Stroma konjungtiva dibagi menjadi satu lapisan adenoid (superficial) dan
satu lapisan fibrosa (profundus). Lapisan adenoid mengandung jaringan limfoid
dan di beberapa tempat dapat mengandung struktur semacam folikel tanpa
sentrum germinativum. Lapisan adenoid tidak berkembang sampai setelah bayi
berumur 2 atau 3 bulan. Lapisan fibrosa tersusun dari jaringan penyambung
yang melekat pada lempeng tarsus. Lapisan fibrosa tersusun longgar pada bola
mata.
8
2. Kornea
Kornea adalah selaput bening mata, bagian selaput mata yang tembus
cahaya, merupakan lapis jaringan yang menutup bola mata bagian depan.
Kornea terdiri dari lima lapisan yaitu :
a. Epitel
Tebalnya 50 μm, terdiri atas 5 lapis sel epitel tidak bertanduk yang
saling tumpang tindih; satu lapis sel basal, sel poligonal dan sel gepeng.
Pada sel basal sering terlihat mitosis sel, dan sel muda ini terdorong ke
depan menjadi lapis sel sayap dan semakin maju ke depan menjadi sel
gepeng, sel basal berikatan erat dengan sel basal di sampingnya dan sel
poligonal di depanya melalui desmosom dan makula okluden; ikatan ini
menghambat pengaliran air, elektrolit, dan glukosa yang merupakan barrier.
b.
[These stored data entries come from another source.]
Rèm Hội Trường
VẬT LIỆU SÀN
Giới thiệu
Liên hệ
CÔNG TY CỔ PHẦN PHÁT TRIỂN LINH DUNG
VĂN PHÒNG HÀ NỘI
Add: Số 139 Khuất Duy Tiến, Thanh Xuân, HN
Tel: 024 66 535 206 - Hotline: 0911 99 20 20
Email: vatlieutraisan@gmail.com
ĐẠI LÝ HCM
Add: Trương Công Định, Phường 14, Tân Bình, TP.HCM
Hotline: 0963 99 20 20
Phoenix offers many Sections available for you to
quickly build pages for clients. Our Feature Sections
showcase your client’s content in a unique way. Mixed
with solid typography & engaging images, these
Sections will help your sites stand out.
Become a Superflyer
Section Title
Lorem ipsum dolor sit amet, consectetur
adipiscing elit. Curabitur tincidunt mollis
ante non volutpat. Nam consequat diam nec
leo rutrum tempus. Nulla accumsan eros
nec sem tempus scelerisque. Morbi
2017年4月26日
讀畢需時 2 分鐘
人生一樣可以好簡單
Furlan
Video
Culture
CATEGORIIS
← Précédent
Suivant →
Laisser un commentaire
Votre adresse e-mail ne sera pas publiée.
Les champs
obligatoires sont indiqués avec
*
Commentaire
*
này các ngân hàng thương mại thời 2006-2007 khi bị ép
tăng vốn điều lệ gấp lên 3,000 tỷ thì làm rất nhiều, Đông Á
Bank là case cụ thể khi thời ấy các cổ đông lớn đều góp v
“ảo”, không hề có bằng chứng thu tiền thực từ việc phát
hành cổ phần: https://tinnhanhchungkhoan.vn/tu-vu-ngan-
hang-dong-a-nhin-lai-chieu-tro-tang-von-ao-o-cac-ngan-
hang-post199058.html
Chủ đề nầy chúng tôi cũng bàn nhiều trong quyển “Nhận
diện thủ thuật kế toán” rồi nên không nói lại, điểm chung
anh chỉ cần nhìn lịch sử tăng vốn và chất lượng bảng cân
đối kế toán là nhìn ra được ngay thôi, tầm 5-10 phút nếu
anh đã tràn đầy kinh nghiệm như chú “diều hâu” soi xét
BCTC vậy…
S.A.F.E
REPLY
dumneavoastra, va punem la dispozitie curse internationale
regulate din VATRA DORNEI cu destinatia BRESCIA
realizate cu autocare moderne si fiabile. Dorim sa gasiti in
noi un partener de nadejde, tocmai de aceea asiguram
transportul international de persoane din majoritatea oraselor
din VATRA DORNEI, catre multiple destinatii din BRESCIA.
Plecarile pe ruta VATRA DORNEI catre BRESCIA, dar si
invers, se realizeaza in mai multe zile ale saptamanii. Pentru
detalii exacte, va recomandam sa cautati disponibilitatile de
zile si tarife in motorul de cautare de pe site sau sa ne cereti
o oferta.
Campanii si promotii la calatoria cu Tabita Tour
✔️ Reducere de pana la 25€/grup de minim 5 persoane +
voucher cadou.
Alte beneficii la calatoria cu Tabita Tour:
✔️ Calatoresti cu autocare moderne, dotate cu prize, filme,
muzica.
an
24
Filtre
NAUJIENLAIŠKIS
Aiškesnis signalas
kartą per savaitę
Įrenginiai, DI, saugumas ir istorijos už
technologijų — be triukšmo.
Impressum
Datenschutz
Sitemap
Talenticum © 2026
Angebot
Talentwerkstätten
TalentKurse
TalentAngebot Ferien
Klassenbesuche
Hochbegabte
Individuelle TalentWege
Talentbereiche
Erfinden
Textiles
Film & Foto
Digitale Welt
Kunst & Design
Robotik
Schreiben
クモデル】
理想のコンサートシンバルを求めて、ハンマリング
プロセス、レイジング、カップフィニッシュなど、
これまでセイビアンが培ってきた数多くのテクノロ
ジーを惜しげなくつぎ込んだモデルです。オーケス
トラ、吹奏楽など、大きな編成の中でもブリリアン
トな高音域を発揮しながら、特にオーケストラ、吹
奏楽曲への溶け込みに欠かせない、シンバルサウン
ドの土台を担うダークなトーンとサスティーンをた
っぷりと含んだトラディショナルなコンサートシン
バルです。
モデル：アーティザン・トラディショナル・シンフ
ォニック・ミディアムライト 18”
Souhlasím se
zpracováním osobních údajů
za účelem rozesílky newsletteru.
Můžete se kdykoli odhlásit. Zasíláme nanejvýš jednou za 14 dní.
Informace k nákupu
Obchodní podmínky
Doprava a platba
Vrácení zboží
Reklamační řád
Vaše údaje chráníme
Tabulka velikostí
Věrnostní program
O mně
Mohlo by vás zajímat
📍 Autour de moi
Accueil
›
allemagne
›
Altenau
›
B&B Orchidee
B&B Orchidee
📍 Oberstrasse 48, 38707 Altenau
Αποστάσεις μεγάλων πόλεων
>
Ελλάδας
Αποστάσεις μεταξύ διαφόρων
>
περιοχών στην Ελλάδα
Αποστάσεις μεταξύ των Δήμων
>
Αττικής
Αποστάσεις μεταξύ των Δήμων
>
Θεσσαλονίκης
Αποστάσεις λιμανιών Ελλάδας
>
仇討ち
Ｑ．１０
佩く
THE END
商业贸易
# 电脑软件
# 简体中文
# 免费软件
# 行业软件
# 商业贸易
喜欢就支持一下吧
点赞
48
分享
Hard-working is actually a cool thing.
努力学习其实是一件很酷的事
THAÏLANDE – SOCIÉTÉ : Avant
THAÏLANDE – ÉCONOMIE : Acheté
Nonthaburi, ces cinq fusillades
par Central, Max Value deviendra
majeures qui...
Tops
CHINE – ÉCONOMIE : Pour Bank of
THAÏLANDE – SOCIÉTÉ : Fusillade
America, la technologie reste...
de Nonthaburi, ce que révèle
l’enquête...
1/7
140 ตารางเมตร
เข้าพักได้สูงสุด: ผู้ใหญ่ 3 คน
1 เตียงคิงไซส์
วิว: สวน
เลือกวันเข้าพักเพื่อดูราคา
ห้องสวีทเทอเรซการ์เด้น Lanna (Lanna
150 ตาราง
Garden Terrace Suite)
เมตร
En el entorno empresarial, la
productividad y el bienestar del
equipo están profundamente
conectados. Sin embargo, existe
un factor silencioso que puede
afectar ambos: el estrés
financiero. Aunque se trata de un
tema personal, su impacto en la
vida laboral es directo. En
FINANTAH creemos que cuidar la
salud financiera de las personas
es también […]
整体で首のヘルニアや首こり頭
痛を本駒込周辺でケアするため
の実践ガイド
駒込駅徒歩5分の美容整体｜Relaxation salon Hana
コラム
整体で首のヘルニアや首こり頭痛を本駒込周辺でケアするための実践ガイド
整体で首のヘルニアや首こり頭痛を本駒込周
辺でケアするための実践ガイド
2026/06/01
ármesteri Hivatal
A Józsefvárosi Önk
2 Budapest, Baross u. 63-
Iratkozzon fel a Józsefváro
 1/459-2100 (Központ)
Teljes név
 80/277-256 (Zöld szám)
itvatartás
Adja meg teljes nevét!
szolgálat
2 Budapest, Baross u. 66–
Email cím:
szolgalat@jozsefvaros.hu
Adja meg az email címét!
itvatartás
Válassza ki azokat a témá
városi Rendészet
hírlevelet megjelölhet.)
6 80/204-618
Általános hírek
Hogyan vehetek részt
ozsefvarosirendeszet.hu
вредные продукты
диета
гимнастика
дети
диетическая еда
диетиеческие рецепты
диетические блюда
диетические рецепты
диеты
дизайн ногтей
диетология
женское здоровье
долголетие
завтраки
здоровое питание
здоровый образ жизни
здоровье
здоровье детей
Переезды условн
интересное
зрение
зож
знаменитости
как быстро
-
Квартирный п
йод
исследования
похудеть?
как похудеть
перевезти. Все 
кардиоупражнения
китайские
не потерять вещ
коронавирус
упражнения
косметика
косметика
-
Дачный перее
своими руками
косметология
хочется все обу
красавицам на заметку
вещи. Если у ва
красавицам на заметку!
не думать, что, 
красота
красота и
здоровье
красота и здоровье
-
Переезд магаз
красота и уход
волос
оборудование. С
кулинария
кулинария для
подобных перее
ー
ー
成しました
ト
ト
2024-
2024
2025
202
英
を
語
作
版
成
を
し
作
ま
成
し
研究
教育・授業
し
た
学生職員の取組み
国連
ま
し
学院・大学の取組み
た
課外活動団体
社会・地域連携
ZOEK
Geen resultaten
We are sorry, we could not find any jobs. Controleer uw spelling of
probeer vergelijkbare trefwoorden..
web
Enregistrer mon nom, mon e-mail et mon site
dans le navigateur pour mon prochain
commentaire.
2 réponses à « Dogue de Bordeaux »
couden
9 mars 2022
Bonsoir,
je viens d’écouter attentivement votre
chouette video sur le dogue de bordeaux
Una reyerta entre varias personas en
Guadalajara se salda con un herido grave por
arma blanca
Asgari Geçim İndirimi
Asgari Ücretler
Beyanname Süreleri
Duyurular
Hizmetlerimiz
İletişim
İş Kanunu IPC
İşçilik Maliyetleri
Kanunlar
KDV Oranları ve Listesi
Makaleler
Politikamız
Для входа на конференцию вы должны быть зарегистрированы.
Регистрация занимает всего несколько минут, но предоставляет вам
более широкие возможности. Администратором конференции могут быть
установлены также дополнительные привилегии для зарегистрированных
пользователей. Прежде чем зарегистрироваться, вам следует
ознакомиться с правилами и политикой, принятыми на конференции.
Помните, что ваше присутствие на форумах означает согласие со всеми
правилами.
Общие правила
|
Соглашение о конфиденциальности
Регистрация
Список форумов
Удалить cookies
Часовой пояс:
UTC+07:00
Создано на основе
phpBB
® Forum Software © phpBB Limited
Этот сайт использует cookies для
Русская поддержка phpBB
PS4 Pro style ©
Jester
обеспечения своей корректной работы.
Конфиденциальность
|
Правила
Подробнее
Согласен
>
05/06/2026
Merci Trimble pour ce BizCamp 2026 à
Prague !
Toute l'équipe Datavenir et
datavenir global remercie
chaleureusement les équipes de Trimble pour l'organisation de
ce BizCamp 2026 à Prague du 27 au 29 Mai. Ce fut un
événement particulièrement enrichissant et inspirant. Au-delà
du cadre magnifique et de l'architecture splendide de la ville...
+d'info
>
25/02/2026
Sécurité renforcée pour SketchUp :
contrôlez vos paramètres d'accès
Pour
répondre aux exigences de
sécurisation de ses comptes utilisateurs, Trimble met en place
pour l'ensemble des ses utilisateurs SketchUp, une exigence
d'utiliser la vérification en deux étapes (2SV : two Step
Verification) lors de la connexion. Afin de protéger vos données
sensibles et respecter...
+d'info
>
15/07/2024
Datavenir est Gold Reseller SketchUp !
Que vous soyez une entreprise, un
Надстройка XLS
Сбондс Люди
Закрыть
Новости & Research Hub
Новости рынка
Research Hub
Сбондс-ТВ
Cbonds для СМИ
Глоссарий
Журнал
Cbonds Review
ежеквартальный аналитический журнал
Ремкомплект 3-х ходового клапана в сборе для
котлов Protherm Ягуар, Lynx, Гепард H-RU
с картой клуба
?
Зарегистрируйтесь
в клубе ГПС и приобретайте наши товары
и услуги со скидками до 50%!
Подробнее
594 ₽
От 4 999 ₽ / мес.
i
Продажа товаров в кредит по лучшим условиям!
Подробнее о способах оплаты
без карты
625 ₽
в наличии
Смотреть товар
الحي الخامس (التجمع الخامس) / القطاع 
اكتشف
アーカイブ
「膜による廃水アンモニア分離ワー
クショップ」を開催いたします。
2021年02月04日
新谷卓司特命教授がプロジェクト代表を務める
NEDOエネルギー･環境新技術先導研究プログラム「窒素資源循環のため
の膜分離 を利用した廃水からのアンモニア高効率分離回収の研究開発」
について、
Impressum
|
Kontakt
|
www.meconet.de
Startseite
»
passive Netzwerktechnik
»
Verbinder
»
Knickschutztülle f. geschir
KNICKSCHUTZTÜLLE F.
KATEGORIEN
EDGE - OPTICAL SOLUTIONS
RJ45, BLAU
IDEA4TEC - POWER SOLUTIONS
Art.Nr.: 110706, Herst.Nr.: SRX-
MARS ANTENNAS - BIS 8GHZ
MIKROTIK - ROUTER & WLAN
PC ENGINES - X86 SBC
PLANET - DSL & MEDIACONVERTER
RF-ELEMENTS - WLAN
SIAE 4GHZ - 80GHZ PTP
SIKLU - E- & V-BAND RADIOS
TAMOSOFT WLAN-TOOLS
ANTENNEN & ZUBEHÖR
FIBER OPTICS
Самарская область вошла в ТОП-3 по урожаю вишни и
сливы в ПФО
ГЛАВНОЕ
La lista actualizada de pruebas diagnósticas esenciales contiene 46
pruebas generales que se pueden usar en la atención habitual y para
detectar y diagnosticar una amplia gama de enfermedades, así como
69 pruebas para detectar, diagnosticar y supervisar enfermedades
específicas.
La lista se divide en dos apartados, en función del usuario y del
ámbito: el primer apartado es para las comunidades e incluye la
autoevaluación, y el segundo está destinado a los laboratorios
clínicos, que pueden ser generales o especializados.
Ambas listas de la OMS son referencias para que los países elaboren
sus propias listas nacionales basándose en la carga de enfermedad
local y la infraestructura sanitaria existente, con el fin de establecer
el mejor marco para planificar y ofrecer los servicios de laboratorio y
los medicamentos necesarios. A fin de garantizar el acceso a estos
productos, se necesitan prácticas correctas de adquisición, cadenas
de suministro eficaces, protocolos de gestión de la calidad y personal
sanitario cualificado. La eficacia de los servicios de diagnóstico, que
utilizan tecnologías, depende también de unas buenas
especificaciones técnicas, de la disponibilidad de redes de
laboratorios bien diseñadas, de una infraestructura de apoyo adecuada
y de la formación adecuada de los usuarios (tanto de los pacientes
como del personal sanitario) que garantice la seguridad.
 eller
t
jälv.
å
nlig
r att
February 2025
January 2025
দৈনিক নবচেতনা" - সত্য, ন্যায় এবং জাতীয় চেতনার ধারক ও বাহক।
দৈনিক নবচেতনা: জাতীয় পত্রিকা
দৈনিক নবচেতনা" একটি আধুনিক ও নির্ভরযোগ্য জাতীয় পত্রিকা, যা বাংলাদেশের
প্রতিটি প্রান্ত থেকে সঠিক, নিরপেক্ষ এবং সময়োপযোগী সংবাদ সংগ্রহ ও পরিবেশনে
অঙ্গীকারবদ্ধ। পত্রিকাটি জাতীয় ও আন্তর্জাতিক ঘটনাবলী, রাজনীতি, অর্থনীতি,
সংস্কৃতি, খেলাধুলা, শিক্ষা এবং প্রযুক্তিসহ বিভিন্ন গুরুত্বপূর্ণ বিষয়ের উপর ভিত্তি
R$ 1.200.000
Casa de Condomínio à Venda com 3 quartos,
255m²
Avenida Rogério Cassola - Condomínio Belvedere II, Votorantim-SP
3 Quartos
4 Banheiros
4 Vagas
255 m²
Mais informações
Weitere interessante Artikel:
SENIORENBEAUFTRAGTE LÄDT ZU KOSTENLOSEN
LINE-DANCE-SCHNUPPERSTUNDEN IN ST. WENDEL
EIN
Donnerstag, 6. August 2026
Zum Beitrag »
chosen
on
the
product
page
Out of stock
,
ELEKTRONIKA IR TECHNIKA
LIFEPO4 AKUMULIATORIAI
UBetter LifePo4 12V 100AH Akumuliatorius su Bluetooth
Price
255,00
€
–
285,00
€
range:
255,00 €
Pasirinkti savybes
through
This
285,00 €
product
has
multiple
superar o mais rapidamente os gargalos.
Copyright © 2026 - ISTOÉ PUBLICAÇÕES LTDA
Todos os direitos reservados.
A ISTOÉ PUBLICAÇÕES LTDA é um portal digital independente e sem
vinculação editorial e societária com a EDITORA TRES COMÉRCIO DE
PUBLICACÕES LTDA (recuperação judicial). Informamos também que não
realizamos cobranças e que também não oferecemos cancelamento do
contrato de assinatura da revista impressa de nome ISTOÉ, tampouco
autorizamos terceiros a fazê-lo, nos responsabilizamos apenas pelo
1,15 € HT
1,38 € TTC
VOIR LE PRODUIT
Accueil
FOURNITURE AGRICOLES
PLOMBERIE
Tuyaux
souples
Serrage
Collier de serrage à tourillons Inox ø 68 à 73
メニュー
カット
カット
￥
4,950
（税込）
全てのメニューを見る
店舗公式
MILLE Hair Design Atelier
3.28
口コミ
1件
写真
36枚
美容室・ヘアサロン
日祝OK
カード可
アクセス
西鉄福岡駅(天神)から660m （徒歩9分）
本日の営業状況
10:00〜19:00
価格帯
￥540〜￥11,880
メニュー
Membran Bowman
Terletak dibawah membran basal epitel kornea yang merupakan
kolagen yang tersusun tidak teratur seperti stroma dan berasal dari bagian
depan stroma. Lapis ini tidak mempunyai daya regenerasi.
c. Stroma
Terdiri atas lamel yang merupakan susunan kolagen yang sejajar
satu dengan lainnya, pada permukaan terlihat anyaman yang teratur sedang
di bagian perifer serat kolagen ini bercabang; terbentuknya kembali serat
kolagen memakan waktu yang lama yang kadang-kadang sampai 15 bulan.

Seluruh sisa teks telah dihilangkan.